When this fluid finds large fissures or cracks in the rock it can easily migrate from place to place. During the migration is may precipitate one or more of the minerals it has dissolved. This process can lead to "veining" in the rock. A vein is the mineral path taken by a fluid while it precipitate all or part of it soluble load.

When water is sufficiently heated it will boil. the process is simply the change of state from a liquid to a gas. If the water is heated in a confined space, then the boiling action will also increase the pressure of the system.

Combine with the natural high pressure at depth and apply substantially more heat, and the water is first boiled, but under the limited volume and high pressure it changes from a gas to a "fluid" state. The fluid has neither the properties of the liquid or the gas vapor.

It has the same or higher density than the liquid, so it is a very effective solvent, but at extremely high temperature and is thus far more active.

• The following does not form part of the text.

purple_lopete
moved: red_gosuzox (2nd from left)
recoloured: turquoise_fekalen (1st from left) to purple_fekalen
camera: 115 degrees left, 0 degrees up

A prograde metamorphic process is one that happens when temperature and pressure are rising and intergranular fluids are present. (EVEN SMALL AMOUNTS OF FLUID ARE SUFFICIENT FOR THIS TYPE OF REACTIVITY.) (Remember a larger amount of fluid might cause remelting and the rock type would then turn again to igneous.)

A retrograde metamorphic process occurs when temperature and pressure are falling and the fluid level has been decreased. Usually because it (the fluid) has already been driven out of the area.

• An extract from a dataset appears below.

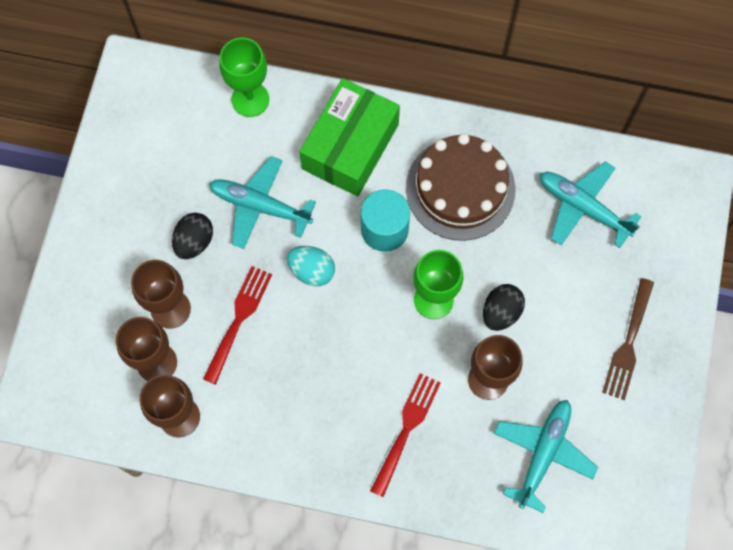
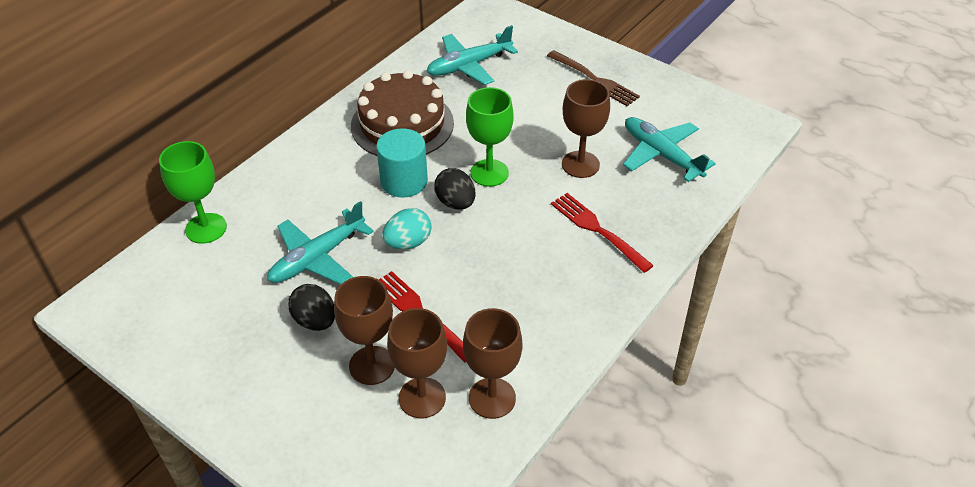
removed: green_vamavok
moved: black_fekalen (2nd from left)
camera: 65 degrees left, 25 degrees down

Retrograde reactions happen VERY SLOW because they are more solid state. As a result, metamorphic rocks that reach the earths surface and were caused by high-grade metamorphic processes are more stable and last long enough to observe.

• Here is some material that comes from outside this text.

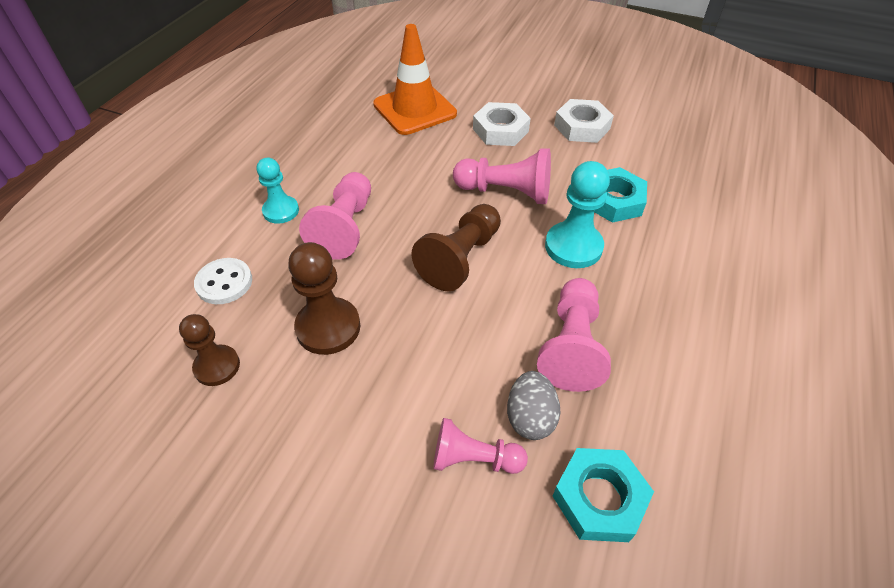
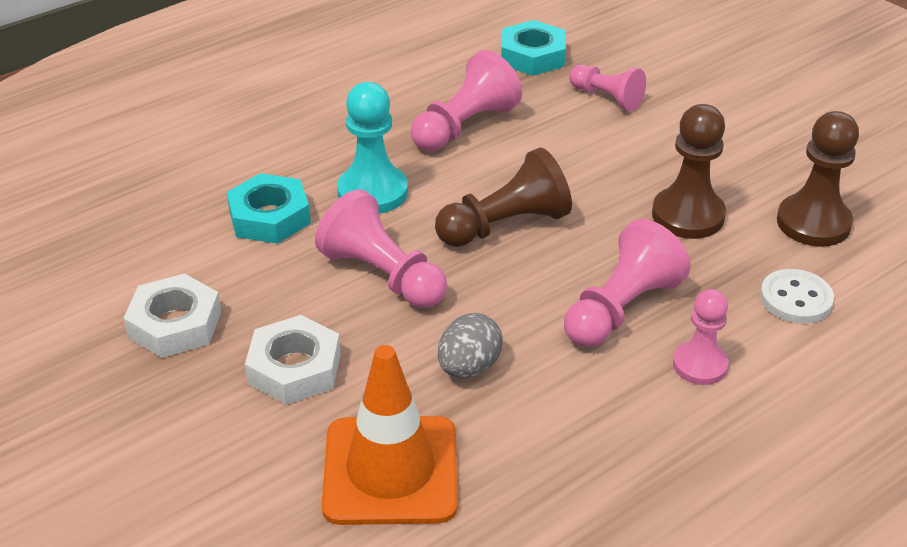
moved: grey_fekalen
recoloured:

Temperature - Pressure Curves

Pressure is felt throughout a rock almost instantly. Pressure is passed rapidly through solids, for instance sound wave pass through solids much faster than they do through air. Sound wave are after all simply pressure waves. Example: the old trick of putting your ear on a railroad track allows you to hear an approaching train far earlier than if you wait to hear it in the air.

Temperature must use conduction to move through solid rock and is a slower process in solids. That is why some kinds of minerals are used to make kiln bricks. They are very non-conductive, and heat passes through them slowly. Same with the space shuttle. The wings are coated with temperature resistant ceramics.

For this reason, a large rock body will feel the pressure of its depth far sooner than it will be heated by the temperature at its depth. Take home story: metamorphic rocks near continental subduction zones will see higher pressure due to plate tectonics before they are heated to their hottest temperature due to burial. Thus there is an offset between the highest temperature they see and the highest pressure to which they are subjected. By the time they see the highest temperature they are already in a lowerer pressure zone.

SO ... if we can measure the age of a metamorphic rock more than once along its P-T curve, we can calculate a rate of subduction. (How fast they are being buried and how fast they are rising.)